I can't remember a time when I had a stuck wheel on a Chrysler non-tilt, column, they are usually easy to remove. Of course I am telling you this from my experiences in Phoenix Arizona, the land of little rust and very little salt.

Remove the 3 Phillips screws from the plate that's around the center of the turn signal assembly, carefully pull the plate off being careful not to break the delicate cancelling cams on the turn signal assembly. Mark the plate for

Remove the 3 Phillips screws from the lock bowl housing. At this point, if you are only removing the ignition lock, you may be able to separtate the lock housing from the lower shift housing by pulling up on it and then turn it to the right until the large access hole is lined up with the screws holding on the lock pin guide plate. You will have to watch the wires to make sure they do not pinch. You can then remove or loosen the locking lever guide plate screws enought to see the ignition lock retainer peeking out from the lower right side.

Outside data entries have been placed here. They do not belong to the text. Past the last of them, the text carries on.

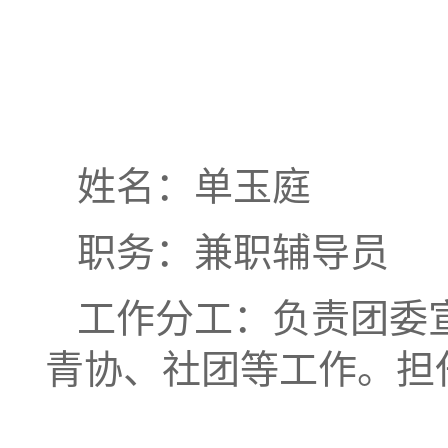
姓名：单玉庭
职务：兼职辅导员
工作分工：负责团委
青协、社团等工作。担任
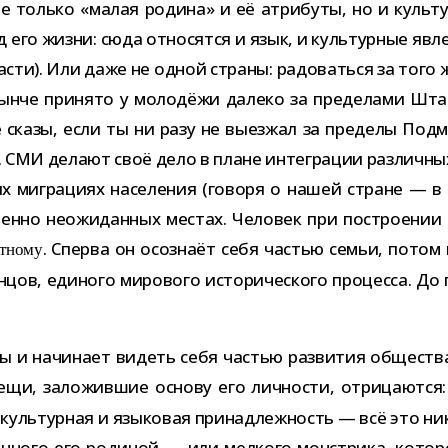
 только «малая родина» и её атри­буты, но и куль­тур­
од его жизни: сюда отно­сятся и язык, и куль­тур­ные явл
 части). Или даже не одной страны: радо­ваться за того 
 нынче при­нято у моло­дёжи далеко за пре­де­лами Шта
ие сказы, если ты ни разу не выез­жал за пре­делы Под
. СМИ делают своё дело в плане инте­гра­ции раз­лич­н
х мигра­циях насе­ле­ния (говоря о нашей стране — в со
шенно неожи­дан­ных местах. Человек при постро­е­нии с
. Сперва он осо­знаёт себя частью семьи, потом
т­ному
­цов, еди­ного миро­вого исто­ри­че­ского про­цесса. До
емы и начи­нает видеть себя частью раз­ви­тия обще­ст
вещи, зало­жив­шие основу его лич­но­сти, отри­ца­ютс
куль­тур­ная и язы­ко­вая при­над­леж­ность — всё это ни
зван­ного его роди­ной — или мел­кого мон­стрика, кото­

Otherwise you will need to clamp a
curved jaw vicegrip on the steering shaft located
under the hood then remove the center shaft bearing C clip which will allow the lock housing to be completely removed. No biggie either way, your choice.

Under the lock housing is the notched lock plate, it lifts off and so does the spring underneath. It's a simple arrangement and would be difficult to re-assemble incorrectly.

Now you can easily see the locking lever, the locking lever guide plate and the 2 large headed Phillips style screws. The lock retainer is just behind this plate, barely peeking out from the right side. Easy to access. In the case of a
double retainer which some models incorporate, the second retainer would be located behind the key buzzer contact assembly, held on by Phillips screws. Once the buzzer contacts are pulled aside there would be a small, pea sized, round, silver, spring loaded trap door. Use an awl to depress through the trap door while pulling on the lock.
Make sure a key is not in the lock when removing.

You can also see from the pictures the electrical ignition switch which sits directly behind the ignition lock and is held on by 3 Phillips screws. On several occasions over the
years I have had to repair these switches by restaking them back together. Easy job. For complete removal, disconnect the harness under the dash, use a suitable tool to remove and mark each wire from the connector and pull out. Remove a few other obvious items and guide wires up and out.